La biblioteca territoriale diffusa

12.01.2018 - Roma - Comune-info

La biblioteca territoriale diffusa

Mettiamo i libri in comune hanno detto quelli del Casale Podere Rosa. Prima hanno collocato molti testi in diversi ambienti del Casale e fatto nascere la Biblioteca Passepartout (particolarmente attenta ai temi ecologici), con tanto di sala multimediale disponibile soprattutto per le scuole del quartiere e spazio di book sharing. Poi hanno cominciato a creare la prima biblioteca territoriale partecipata di Roma, attraverso una rete territoriale di possessori di libri disposti a prestarli e scambiarli. Forse a quella storia per cui tutto dipende dal mercato o dallo Stato dovremmo proprio smettere di credere.

di Casale Podere Rosa

Il progetto “Libri, un bene in comune. Realizzazione di una biblioteca territoriale diffusa” è stato pensato dall’Associazione Casale Podere Rosa per realizzare la prima biblioteca territoriale partecipata nella città di Roma.

Sulla base dell’esperienza maturata con la creazione e gestione della Biblioteca “Fabrizio Giovenale” e nel corso della mobilitazione per impedirne la chiusura che ha prodotto la nascita della Biblioteca Passepartout del Casale Podere Rosa, è nata l’idea di aumentare la disponibilità di libri attraverso la creazione di una rete territoriale di possessori di libri disposti a prestarli e scambiarli.

Passepartout raccoglie al momento circa 1.800 testi (e 1.200 multimediali) scientifici e didattici su biodiversità, ecologia, ambiente, critica ai consumi e consumo critico, alimentazione, filosofia politica, architettura, urbanistica, aree verdi e parchi. Una sezione di arti visive e per la scoperta del territorio anche dal punto di vista sociale, e una sezione per ragazzi. È disponibile inoltre uno spazio di book sharing con libri di lettura, poesia, saggi e narrativa di vario genere. Le diverse sezioni sono fisicamente collocate in vari ambienti del Casale di via Diego Fabbri (San Basilio/Talenti). La biblioteca è dotata anche di diversi spazi per consultazione, studio, lettura, postazioni con pc e di una sala multimediale disponibile anche per le scuole del quartiere.

Spiegano quelli del Casale: “Crediamo che anche alle piccole biblioteche locali gestite da realtà associative e di volontariato fortemente motivate, in grado di erogare con continuità servizi culturali qualificati e di importanza fondamentale per il territorio, vada riconosciuta dignità e ne vada promossa la visibilità. A questa tipologia appartengono le biblioteche situate, come Biblioteca Passepartout, nelle estreme periferie metropolitane, le biblioteche delle scuole, le biblioteche dei piccoli comuni del Lazio, quelle delle associazioni di volontariato”.

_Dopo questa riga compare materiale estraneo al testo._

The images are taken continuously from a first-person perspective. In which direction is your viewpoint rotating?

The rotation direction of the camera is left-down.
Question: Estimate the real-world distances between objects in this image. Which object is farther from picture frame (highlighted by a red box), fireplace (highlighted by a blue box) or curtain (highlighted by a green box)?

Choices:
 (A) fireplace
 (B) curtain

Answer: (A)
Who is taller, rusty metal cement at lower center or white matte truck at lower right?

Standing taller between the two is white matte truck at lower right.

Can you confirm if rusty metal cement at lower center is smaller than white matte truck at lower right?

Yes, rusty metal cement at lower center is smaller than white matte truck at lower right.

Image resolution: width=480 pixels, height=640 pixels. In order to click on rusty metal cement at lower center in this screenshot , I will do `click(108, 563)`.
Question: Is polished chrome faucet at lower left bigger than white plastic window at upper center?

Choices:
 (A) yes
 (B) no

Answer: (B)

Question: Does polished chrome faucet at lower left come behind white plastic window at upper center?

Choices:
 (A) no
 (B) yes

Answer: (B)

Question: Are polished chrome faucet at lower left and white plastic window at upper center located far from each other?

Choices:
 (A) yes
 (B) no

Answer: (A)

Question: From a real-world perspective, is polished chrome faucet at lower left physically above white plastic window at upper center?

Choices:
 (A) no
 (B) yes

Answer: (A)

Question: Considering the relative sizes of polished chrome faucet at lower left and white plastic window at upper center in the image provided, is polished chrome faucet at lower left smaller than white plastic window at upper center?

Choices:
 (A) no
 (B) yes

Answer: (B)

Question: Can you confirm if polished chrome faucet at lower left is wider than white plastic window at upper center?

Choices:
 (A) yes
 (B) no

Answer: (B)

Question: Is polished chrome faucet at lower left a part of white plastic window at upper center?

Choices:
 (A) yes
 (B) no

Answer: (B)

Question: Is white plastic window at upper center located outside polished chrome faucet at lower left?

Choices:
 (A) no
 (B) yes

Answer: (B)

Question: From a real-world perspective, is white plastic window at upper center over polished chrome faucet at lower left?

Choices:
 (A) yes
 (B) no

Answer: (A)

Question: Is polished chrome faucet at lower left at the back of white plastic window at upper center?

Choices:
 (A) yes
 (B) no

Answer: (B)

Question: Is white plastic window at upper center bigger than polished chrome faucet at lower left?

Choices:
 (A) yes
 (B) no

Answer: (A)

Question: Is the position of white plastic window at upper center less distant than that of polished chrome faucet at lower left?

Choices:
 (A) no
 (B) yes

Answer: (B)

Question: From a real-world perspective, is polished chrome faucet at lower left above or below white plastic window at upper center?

Il nuovo progetto vuole dunque promuovere la lettura e le relazioni solidali attraverso l’offerta e lo scambio di libri con particolare attenzione alle categorie sociali con difficoltà nell’accesso alla lettura (anziani con scarsa possibilità di movimento, cittadini meno abbienti, migranti, ecc.). Tale obiettivo si baserà sulla realizzazione di una rete attiva e solidale di cittadini proprietari di libri, disposti a concedere in prestito ad altri cittadini richiedenti, i volumi di loro proprietà.

Attraverso lo sviluppo nel tempo della rete territoriale diffusa e sulla base di una capillare opera di informazione e promozione, si potrà coinvolgere un sempre maggiore numero di persone e intensificare gli scambi anche relazionali, al pari di altre esperienze in importanti settori quali: gruppi di acquisto solidali, offerta turistica domiciliare, banche del tempo, riciclo/riuso.

La durata del progetto è di dodici mesi (da settembre 2017 ad agosto 2018) e l’importo sarà di 10.800 euro messi a disposizione dalla Chiesa Valdese più 3.400 euro di risorse proprie dell’Associazione Casale Podere Rosa.